En los albores de mi época de púber de chemise azul y pantalón de gabardina, vivía en las afueras de la ciudad donde me crié; y me gustaba una chica del colegio cuya casa quedaba en el este de la ciudad, una zona conocida pero, en mi restringida cosmología juvenil, venía a ser algo así como la cumbre del último cerro del fin del mundo. Pero en lugar de fatigarme y descorazonarme la sola idea de desplazarme hasta esos dominios remotos, me infligía un espíritu de aventura que no he vuelto a tener.

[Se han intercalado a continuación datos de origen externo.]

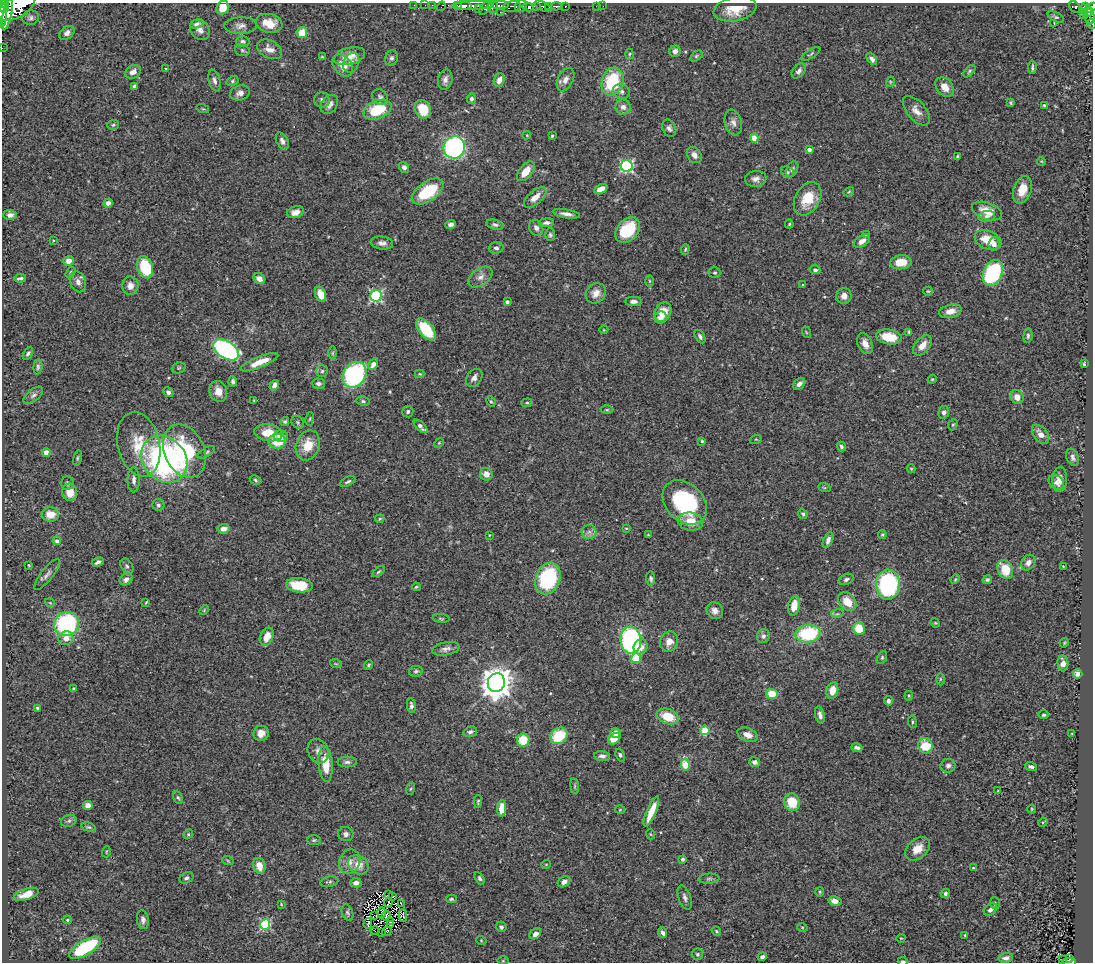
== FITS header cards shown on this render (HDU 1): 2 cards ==
NAXIS1  =                 1091
NAXIS2  =                  960

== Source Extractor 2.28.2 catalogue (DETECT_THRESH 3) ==
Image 1091 x 960 px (HDU 1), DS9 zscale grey, 1 PNG px = 1 image px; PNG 1095 x 964 px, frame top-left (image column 1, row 960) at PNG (2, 3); each listed source drawn as its Kron ellipse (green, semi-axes under 4 px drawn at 4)
Background 0.862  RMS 0.031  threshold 0.0924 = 3 sigma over >= 5 px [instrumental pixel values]
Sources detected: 393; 1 with non-positive FLUX_AUTO (blend fragments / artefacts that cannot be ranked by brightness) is neither listed nor drawn; the other 392 listed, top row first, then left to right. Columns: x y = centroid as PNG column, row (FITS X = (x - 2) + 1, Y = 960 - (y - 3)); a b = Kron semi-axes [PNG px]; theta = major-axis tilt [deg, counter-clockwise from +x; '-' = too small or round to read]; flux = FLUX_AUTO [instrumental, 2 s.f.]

Para visitar a esa niña tenía que tomar tres autobuses, amén de caminar “cuadras llaneras” en subida, lo cual le daba a mi causa afectiva el sello místico de una procesión. Qué importaban el cansancio, el jadeo –pues estaba bastante gordito-, el dolor de las batatas y la sed si al otro lado estaba esperándome la niña que me gustaba, con su pelo lacio y falda de pliegues. Una vez me puse a inventar y me llevé la bicicleta –esgrimiéndole la excusa a mi madre de que íbamos un grupo de amigos al Parque del Este-.
Como pequeño Ulises redivivo, pedaleé y pedaleé enloquecidamente hasta que llegué, transpirando, al inexpugnable fortín donde moraba la fulanita. Sin embargo, tanta epopeya no sirvió de nada. Ella estaba castigada por haber salido reprobada en Matemáticas y no la dejaron verme. Maldije a sus padres, maldije a las Matemáticas y regresé triste, apesumbrado, sobre la bicicleta, con los brazos cruzados arriba del manubrio y cantando en mal inglés un tema depre de Bon Jovi.

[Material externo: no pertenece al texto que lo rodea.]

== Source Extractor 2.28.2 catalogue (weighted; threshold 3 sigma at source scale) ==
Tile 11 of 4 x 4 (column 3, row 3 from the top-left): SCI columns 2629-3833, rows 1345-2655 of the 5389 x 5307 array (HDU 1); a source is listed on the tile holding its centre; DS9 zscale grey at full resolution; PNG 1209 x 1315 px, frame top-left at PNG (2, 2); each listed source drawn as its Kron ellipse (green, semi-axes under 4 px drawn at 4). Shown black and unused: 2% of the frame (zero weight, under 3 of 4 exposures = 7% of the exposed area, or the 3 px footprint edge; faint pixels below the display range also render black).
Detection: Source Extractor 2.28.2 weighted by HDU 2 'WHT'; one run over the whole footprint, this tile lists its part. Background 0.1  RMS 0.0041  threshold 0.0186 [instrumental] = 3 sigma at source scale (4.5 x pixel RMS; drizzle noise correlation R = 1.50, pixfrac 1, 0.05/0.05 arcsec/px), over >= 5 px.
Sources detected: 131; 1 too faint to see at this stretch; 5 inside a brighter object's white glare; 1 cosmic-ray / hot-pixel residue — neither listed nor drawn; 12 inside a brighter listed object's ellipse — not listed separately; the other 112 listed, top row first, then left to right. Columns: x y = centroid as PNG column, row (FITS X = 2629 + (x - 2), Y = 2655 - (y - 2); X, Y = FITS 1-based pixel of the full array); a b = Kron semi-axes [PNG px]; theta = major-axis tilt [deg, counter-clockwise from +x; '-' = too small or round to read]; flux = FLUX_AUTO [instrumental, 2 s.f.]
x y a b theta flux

Y rememoro esa escena de los tiempos del acné porque, más que un simple episodio, creo que se convirtió, hoy por hoy, en un sello conductual. En vez de decidirme –como lo haría cualquiera, seguramente- por evitar esos periplos agónicos y ser menos purista y más radical, las que me dan el flechazo siempre están lejos de mi radio de acción –con algún punto coincidente, si, pero lejos de mi residencia-. Así, mis instintos pasionales cantan a rin pelado los boleros que pregonan sofismas como “Contigo a la distancia” o “Cruzaré los mares por ti”.
Seguro que en este momentos muchos me estarán tildando de loco, pendejo e insensato. “Idiota, amor de lejos, amor de pendejos y felices los cuatro”, con el argumento –tal vez válido- de que, con vivir a cinco o seis kilómetros de distancia, es suficiente para tener la sensación de pertenecer a mundos diferentes y, ergo, cobijar la sospecha de posibles infidelidades por parte de la otra persona.
Pero a ustedes les digo, en mi mundo de elefantes rosados, LSD y quimeras cumplidas, mi capacidad de amar es una total neófita de los espacios, millas y lejanías. Soy un total bruto de los factores concretos y prácticos. No culpo a los que tienen los argumentos anteriores, y hasta quizá tengan toda la razón. Pero este imbécil confeso se lanzaría siempre el polo de kilómetros enteros por un sólo un beso de su boca. Allí está el módulo de comentarios para que me descarguen, pero piensen ¿Si el amor real está en un punto específico, no vale ser honestos y llegar? Además, corro con la gran ventaja, a diferencia de otros puntos geográficos, de vivir en el país con la gasolina más barata del mundo, para envidia de los amantes de otras orbes.